我不知道它为什么不叫乐团。也许是一些参数混乱?
森林覆盖类型数据:
X=形状(581012,54)
Y=形状(581012,)
from sklearn.ensemble import VotingClassifier
from sklearn.ensemble import BaggingClassifier
from sklearn.ensemble import AdaBoostClassifier
from sklearn import model_selection
classifier_names = ["logistic regression", "linear SVM", "nearest centroids", "decision tree"]
classifiers = [LogisticRegression, LinearSVC, NearestCentroid, DecisionTreeClassifier]
ensemble1 = VotingClassifier(classifiers)
ensemble2 = BaggingClassifier(classifiers)
ensemble3 = AdaBoostClassifier(classifiers)
ensembles = [ensemble1, ensemble2, ensemble3]
seed = 7
for ensemble in ensembles:
kfold = model_selection.KFold(n_splits=10, random_state=seed)
for classifier in classifiers:
model = ensemble(base_estimator=classifier, random_state=seed)
results = model_selection.cross_val_score(ensemble, X, Y, cv=kfold)
print(results.mean())
我希望集成运行分类器,但第一个集成没有运行。
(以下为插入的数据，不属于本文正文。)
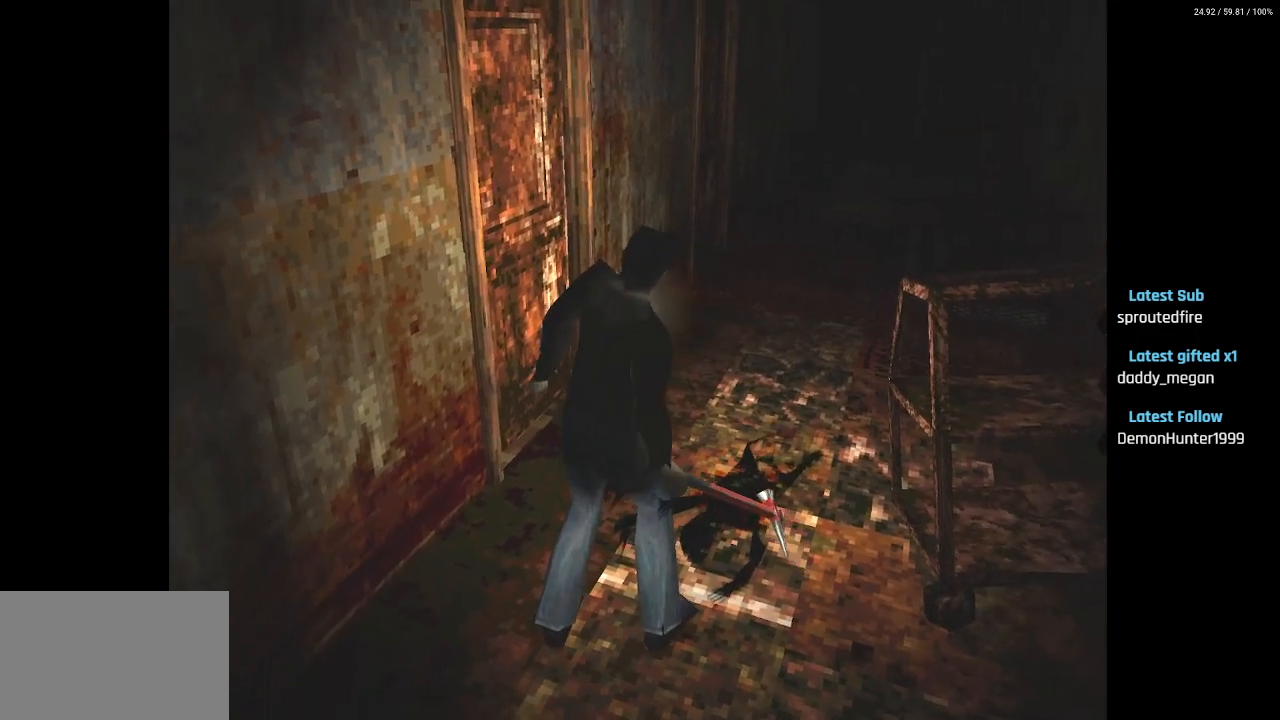
{"buttons": [], "left_stick": "center", "right_stick": "center", "events": [[17, "DPAD_DOWN", "down"], [33, "DPAD_LEFT", "up"], [50, "DPAD_RIGHT", "down"], [50, "SQUARE", "up"], [67, "CROSS", "up"], [117, "CROSS", "down"], [117, "DPAD_LEFT", "down"], [117, "DPAD_RIGHT", "up"], [133, "DPAD_DOWN", "up"], [150, "SQUARE", "down"], [200, "DPAD_DOWN", "down"], [200, "SQUARE", "up"], [217, "CROSS", "up"], [233, "DPAD_LEFT", "up"], [250, "DPAD_RIGHT", "down"], [283, "CROSS", "down"], [300, "DPAD_RIGHT", "up"], [300, "SQUARE", "down"], [317, "DPAD_DOWN", "up"], [317, "DPAD_LEFT", "down"], [367, "SQUARE", "up"], [383, "DPAD_DOWN", "down"], [400, "CROSS", "up"], [417, "DPAD_LEFT", "up"], [417, "DPAD_RIGHT", "down"], [483, "DPAD_RIGHT", "up"], [500, "DPAD_DOWN", "up"]]}
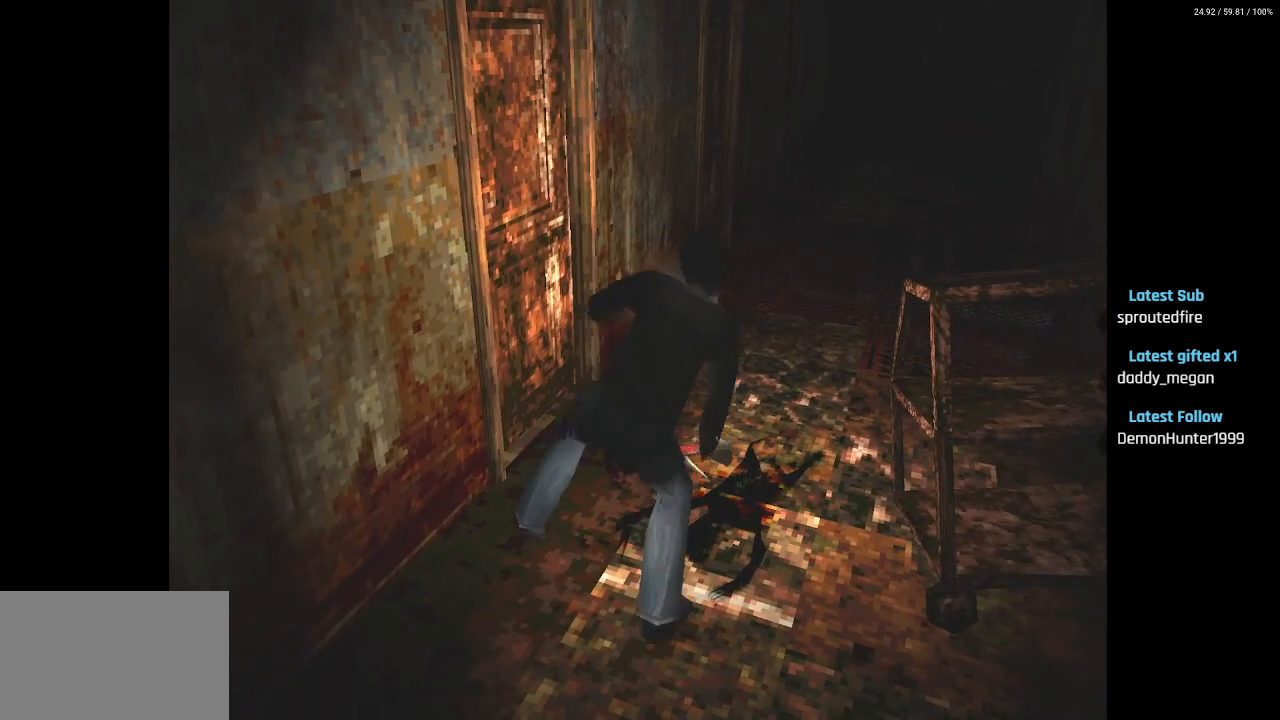
{"buttons": ["DPAD_DOWN"], "left_stick": "center", "right_stick": "center", "events": [[183, "DPAD_DOWN", "down"]]}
我首先将order更改为BaggingClassifier
,但显示的错误与不可调用的错误相同。
发布于 2019-01-06 14:37:26
对于VotingClassifier
,估计器应该是带有名称和型号的元组列表。请注意,您已经创建了一个模型类,然后在元组内部给出。
estimators :在VotingClassifier上调用fit方法的(string,estimator)元组列表将拟合那些将存储在类属性self.estimators_中的原始估计器的克隆。可以使用set_params将估计器设置为None。
对于其他两个集成,对于相同的基本模型,您只能解决一个基本估计器和n个估计器的问题。循环遍历不同的分类器,就像您对代码所做的那样,但每次都要重新定义集成模型。
object base_estimator:object or None,optional (default=None)适用于数据集的随机子集的基本估计器。如果没有,则基本估计器是决策树。
n_estimators:int,optional (default=10)集合中基本估计器的数量。
尝尝这个!
iris = datasets.load_iris()
X, y = iris.data[:, 1:3], iris.target
classifier_names = ["logistic regression","linear SVM","nearest centroids", "decision tree"]
classifiers = [LogisticRegression(), LinearSVC(), NearestCentroid(), DecisionTreeClassifier()]
ensemble1 = VotingClassifier([(n,c) for n,c in zip(classifier_names,classifiers)])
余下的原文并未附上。